INFORMATION PROVIDED
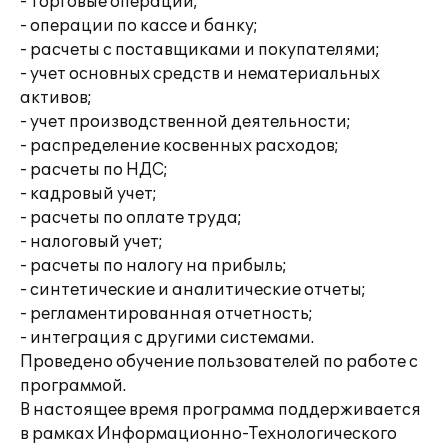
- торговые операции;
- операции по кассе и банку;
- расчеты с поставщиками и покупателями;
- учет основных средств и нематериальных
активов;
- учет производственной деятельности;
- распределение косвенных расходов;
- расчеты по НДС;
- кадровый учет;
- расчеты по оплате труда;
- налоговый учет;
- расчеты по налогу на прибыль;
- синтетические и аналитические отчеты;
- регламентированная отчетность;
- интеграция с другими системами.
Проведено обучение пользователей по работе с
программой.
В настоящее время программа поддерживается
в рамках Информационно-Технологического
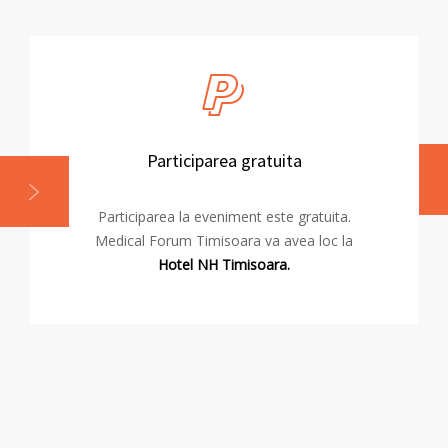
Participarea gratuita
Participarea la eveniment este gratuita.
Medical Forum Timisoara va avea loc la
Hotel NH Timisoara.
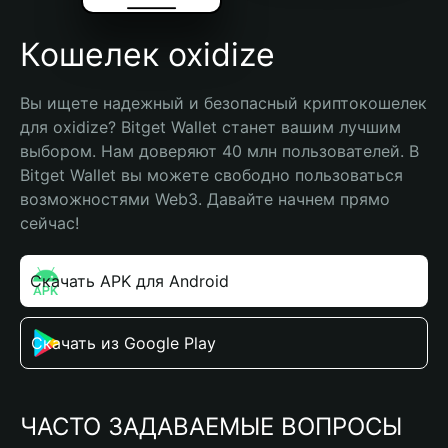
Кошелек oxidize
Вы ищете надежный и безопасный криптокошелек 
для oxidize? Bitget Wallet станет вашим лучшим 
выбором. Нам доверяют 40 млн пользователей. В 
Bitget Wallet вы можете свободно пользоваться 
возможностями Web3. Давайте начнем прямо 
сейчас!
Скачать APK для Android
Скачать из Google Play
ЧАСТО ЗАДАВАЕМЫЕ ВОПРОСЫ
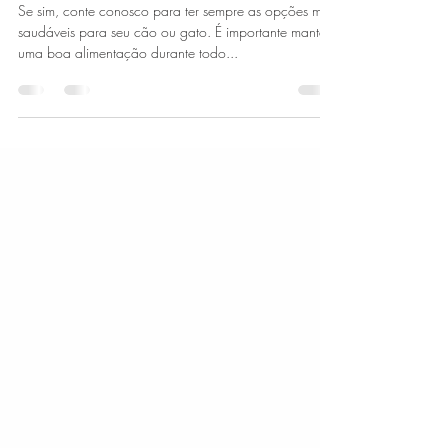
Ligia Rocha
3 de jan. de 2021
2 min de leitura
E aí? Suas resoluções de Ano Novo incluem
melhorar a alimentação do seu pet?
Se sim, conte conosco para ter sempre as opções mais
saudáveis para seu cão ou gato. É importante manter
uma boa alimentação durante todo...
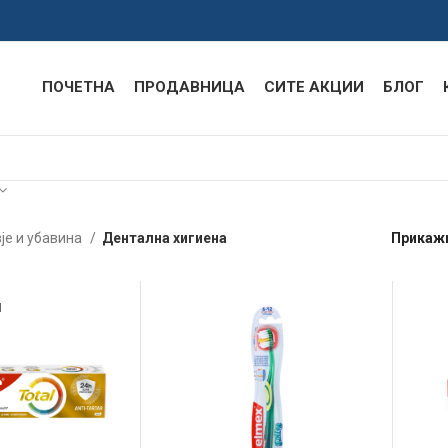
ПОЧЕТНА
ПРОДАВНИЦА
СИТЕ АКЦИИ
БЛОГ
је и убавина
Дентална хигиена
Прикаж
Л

ASSIGNMENT
Rewrite all of the lines above, changing each "Bitget Wallet" to "Trust Wallet" and leaving everything else as it is. Leave the pictures out of your answer.

SOLVED EXERCISE
- торговые операции;
- операции по кассе и банку;
- расчеты с поставщиками и покупателями;
- учет основных средств и нематериальных
активов;
- учет производственной деятельности;
- распределение косвенных расходов;
- расчеты по НДС;
- кадровый учет;
- расчеты по оплате труда;
- налоговый учет;
- расчеты по налогу на прибыль;
- синтетические и аналитические отчеты;
- регламентированная отчетность;
- интеграция с другими системами.
Проведено обучение пользователей по работе с
программой.
В настоящее время программа поддерживается
в рамках Информационно-Технологического
Participarea gratuita
Participarea la eveniment este gratuita.
Medical Forum Timisoara va avea loc la
Hotel NH Timisoara.
Кошелек oxidize
Вы ищете надежный и безопасный криптокошелек 
для oxidize? Trust Wallet станет вашим лучшим 
выбором. Нам доверяют 40 млн пользователей. В 
Trust Wallet вы можете свободно пользоваться 
возможностями Web3. Давайте начнем прямо 
сейчас!
Скачать APK для Android
Скачать из Google Play
ЧАСТО ЗАДАВАЕМЫЕ ВОПРОСЫ
Ligia Rocha
3 de jan. de 2021
2 min de leitura
E aí? Suas resoluções de Ano Novo incluem
melhorar a alimentação do seu pet?
Se sim, conte conosco para ter sempre as opções mais
saudáveis para seu cão ou gato. É importante manter
uma boa alimentação durante todo...
ПОЧЕТНА
ПРОДАВНИЦА
СИТЕ АКЦИИ
БЛОГ
је и убавина
Дентална хигиена
Прикаж
Л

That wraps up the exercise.